Raul Andero Gali is a researcher at Emory University in Atlanta, Georgia, who studies the biology of PTSD. He says it is the only mental disorder that has a known trigger or cause, such as a car accident, or being in armed conflict. And this means researchers have a better chance of finding a treatment for it.

"So we can even define more clearly which is the stimulus or the stressor that trigger[s] the disease, whereas with other psychiatric diseases it is way more difficult.  For example, with depression or schizophrenia it is more uncertain what is triggering that disease."

Doctor Gali and other researchers at Emory, the University of Miami in Florida, Scripps Research Institute in Florida and the Max Planck Institute of Psychiatry in Munich, Germany worked to find gene associated with the development of PTSD.

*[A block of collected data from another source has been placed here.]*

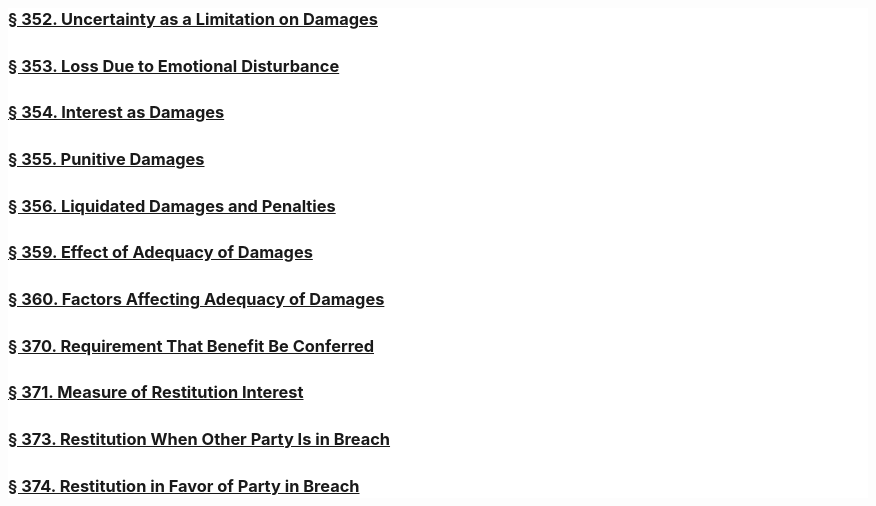 ### [§ 352. Uncertainty as a Limitation on Damages](https://github.com/CryptosOdysseus/AALE-Contributions/blob/master/20190812-Body-of-Contract-Law-2nd-Restatement.md#-352-uncertainty-as-a-limitation-on-damages-1)

### [§ 353. Loss Due to Emotional Disturbance](https://github.com/CryptosOdysseus/AALE-Contributions/blob/master/20190812-Body-of-Contract-Law-2nd-Restatement.md#-353-loss-due-to-emotional-disturbance-1)

### [§ 354. Interest as Damages](https://github.com/CryptosOdysseus/AALE-Contributions/blob/master/20190812-Body-of-Contract-Law-2nd-Restatement.md#-354-interest-as-damages-1)

### [§ 355. Punitive Damages](https://github.com/CryptosOdysseus/AALE-Contributions/blob/master/20190812-Body-of-Contract-Law-2nd-Restatement.md#-355-punitive-damages-1)

### [§ 356. Liquidated Damages and Penalties](https://github.com/CryptosOdysseus/AALE-Contributions/blob/master/20190812-Body-of-Contract-Law-2nd-Restatement.md#-356-liquidated-damages-and-penalties-1)

### [§ 359. Effect of Adequacy of Damages](https://github.com/CryptosOdysseus/AALE-Contributions/blob/master/20190812-Body-of-Contract-Law-2nd-Restatement.md#-359-effect-of-adequacy-of-damages-1)

### [§ 360. Factors Affecting Adequacy of Damages](https://github.com/CryptosOdysseus/AALE-Contributions/blob/master/20190812-Body-of-Contract-Law-2nd-Restatement.md#-360-factors-affecting-adequacy-of-damages-1)

### [§ 370. Requirement That Benefit Be Conferred](https://github.com/CryptosOdysseus/AALE-Contributions/blob/master/20190812-Body-of-Contract-Law-2nd-Restatement.md#-370-requirement-that-benefit-be-conferred-1)

### [§ 371. Measure of Restitution Interest](https://github.com/CryptosOdysseus/AALE-Contributions/blob/master/20190812-Body-of-Contract-Law-2nd-Restatement.md#-371-measure-of-restitution-interest-1)

### [§ 373. Restitution When Other Party Is in Breach](https://github.com/CryptosOdysseus/AALE-Contributions/blob/master/20190812-Body-of-Contract-Law-2nd-Restatement.md#-373-restitution-when-other-party-is-in-breach-1)

### [§ 374. Restitution in Favor of Party in Breach](https://github.com/CryptosOdysseus/AALE-Contributions/blob/master/20190812-Body-of-Contract-Law-2nd-Restatement.md#-374-restitution-in-favor-of-party-in-breach-1)
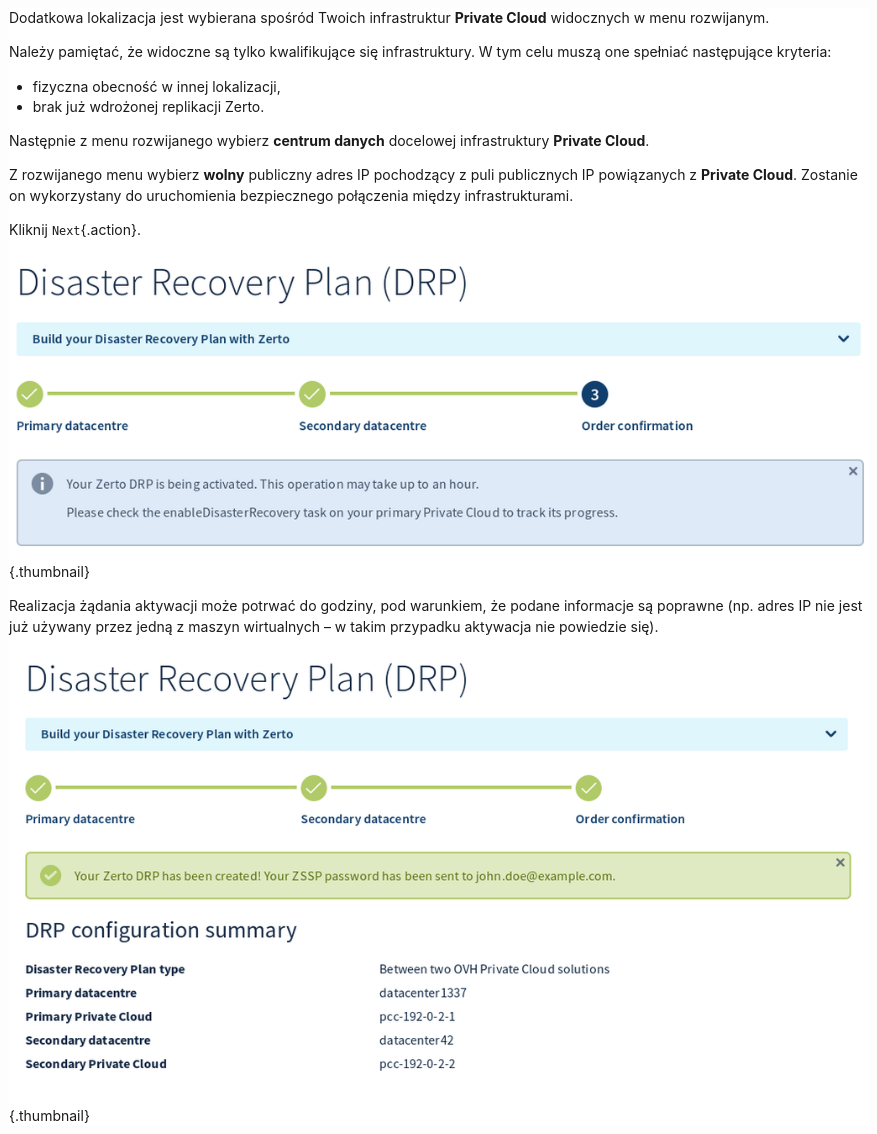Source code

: Dodatkowa lokalizacja jest wybierana spośród Twoich infrastruktur **Private Cloud** widocznych w menu rozwijanym. 

Należy pamiętać, że widoczne są tylko kwalifikujące się infrastruktury. W tym celu muszą one spełniać następujące kryteria:

* fizyczna obecność w innej lokalizacji,
* brak już wdrożonej replikacji Zerto.

Następnie z menu rozwijanego wybierz **centrum danych** docelowej infrastruktury **Private Cloud**.

Z rozwijanego menu wybierz **wolny** publiczny adres IP pochodzący z puli publicznych IP powiązanych z **Private Cloud**. Zostanie on wykorzystany do uruchomienia bezpiecznego połączenia między infrastrukturami.

Kliknij `Next`{.action}.

![zerto ovh enable](images/zerto_OvhToOvh_enable_04.png){.thumbnail}

Realizacja żądania aktywacji może potrwać do godziny, pod warunkiem, że podane informacje są poprawne (np. adres IP nie jest już używany przez jedną z maszyn wirtualnych – w takim przypadku aktywacja nie powiedzie się).

![zerto ovh enable](images/zerto_OvhToOvh_enable_05.png){.thumbnail}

They found that in some people experiencing a high degree of stress, a gene called OPRL1 releases a protein receptor for a molecule called nociceptin in the brain. Doctor Gali says when that happens, people experience symptoms of post-traumatic stress disorder.

The researchers experiment it on mice to develop a drug that blocks the receptor, reducing symptoms of anxiety and fear. Doctor Gali says investigators tested their drug, called SR8993, in mice train to feel an electric shock whenever they heard a specific sound. The mice became very stressed when they heard the sound. Doctor Gali says immediately after the sound and shocks, some of the mice were given SR8993, others were given a drug with no active ingredient called a placebo.

"The day after the animals were tested to see how afraid they were for the tone.  And the animals that got the compound SR8993 presented less fear to the tone.  So their conservation of fear memories is decreased."

Doctor Gali says much work needs to be done to determine if SR8993 is effective in humans. If it is, he believes it could be given to, for example, soldiers returning home from a war zone to keep them from developing PTSD.

An article on this possible treatment for post-traumatic stress disorder is published in the journal Science Translational Medicine.

And that's the Health Report, I'm Christopher Cruise.